DRUNK I TELLS YA. DRUNK.
Hey, remember how we’ve talked before about emergency funds? And how they suck more than people who fake Bigfoot sitings? In case you haven’t, here’s the half of one paragraph summary. Non-dirtbags don’t need emergency funds, since they have credit available. They either have a credit card with a $10k limit or some sort of pre approved line of credit against real estate. If an emergency comes up, all they need to do it use their available credit, and then either sell an investment to pay off the balance or take their time paying it off over a few months, depending on the interest rate.
But having thousands of dollars just sitting on hand waiting until the you know what hits the fan is just plain dumb, especially for people with consumer debt. Even if they pay their credit card debt down by $1,000 and then immediately charge it back up again when an emergency hits, they’re still slightly better off than if they would have stuck that $1,000 in a savings account. Remember, most credit cards charge more per month in interest than what you’d make annually in a savings account.
Geez, that half of one paragraph summary ran a little long. I’m the blogging version of a 1936 Hitler speech. I just can’t stop.
Unlike many of my peers, I think you’re all adults that can handle your money. If given available credit, you’ll use it responsibly, resisting the urge to blow it on cheeseburgers and hookers. You’ll use that credit as an insurance policy, using it when you need it, but allowing it to remain unused for 99.9% of the time. I like the way you think, Financial Uproar reader. Here’s a kiss.
If that’s the way you view available credit, of course you want more of it. If some bank is willing to give you more credit in hopes you’ll spend more, you’ll welcome it with open arms. If a credit card with a decent limit is a good fall back plan, then a credit card with a bigger limit is a better fall back plan. The best fall back plan is keeping a condom in your wallet, because the last thing you need is a wallet without protection.
Keeping all this in mind, why in the actual hell would you say no to credit card limit increases?
There’s only one reason why you would, and that’s because you’re a scared little child who is afraid that an increased limit will lead to you accepting it as a challenge. There is no other reason why you’d say no to potential credit.
There are even fringe benefits to taking a credit card increase. One of the factors that credit report people look it is your ratio of credit to available credit. Say you’ve spent $2,000 of your 8,000 limit.
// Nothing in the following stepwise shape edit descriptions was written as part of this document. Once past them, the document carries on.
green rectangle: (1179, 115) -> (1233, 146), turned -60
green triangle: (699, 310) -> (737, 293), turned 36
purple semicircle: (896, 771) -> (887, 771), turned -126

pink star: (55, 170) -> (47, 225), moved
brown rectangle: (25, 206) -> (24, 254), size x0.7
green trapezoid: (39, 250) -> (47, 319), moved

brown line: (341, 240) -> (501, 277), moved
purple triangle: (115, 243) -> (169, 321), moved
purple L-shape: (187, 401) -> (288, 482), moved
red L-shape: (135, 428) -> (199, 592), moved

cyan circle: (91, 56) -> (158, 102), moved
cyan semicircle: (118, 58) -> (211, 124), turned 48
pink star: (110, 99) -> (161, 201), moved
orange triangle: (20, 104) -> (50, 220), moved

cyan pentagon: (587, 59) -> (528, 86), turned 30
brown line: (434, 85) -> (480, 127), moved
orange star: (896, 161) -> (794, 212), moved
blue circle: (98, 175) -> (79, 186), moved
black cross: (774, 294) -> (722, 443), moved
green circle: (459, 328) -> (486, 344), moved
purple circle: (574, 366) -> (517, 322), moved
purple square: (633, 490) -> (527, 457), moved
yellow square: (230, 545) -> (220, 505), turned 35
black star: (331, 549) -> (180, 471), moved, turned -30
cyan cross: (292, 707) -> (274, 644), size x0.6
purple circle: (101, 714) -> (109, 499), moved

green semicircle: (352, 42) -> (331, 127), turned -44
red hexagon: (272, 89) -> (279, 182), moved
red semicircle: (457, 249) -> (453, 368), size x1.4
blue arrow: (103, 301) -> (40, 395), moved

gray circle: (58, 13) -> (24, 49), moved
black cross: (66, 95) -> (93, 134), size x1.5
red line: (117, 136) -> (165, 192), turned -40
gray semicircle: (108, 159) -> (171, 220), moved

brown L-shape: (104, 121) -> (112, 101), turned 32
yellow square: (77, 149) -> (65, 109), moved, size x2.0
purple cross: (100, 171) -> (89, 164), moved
Even though you plan to pay that off, your credit report will still show that your credit utilization ratio is around 25%.
If you consistently spend that much but then get your limit upped to $10,000, suddenly your ratio drops to 20%, and you should get a small increase to your credit score. Nothing more than a point or two, but it all helps.
Back when I was a mortgage broker, one of the things I’d tell customers with weak credit to do is call up their credit card companies looking for an increase in their limit, so their credit utilization ratios would go down. The other thing I’d tell them to do is to pay off any outstanding debts and then get a mortgage with less than 5% down, since it was the wild days of 2008. I was a good mortgage broker. Except people didn’t listen.
These days banks can’t just give you credit card limit increases. You have to phone in and beg for it. I’m not sure I’d bother, but I’ve already got more than $10k of available credit. If your card only has $2,000 or $3,000 for a limit, then maybe I’d phone. This is pretty cheap insurance, provided you’re adult enough to handle it.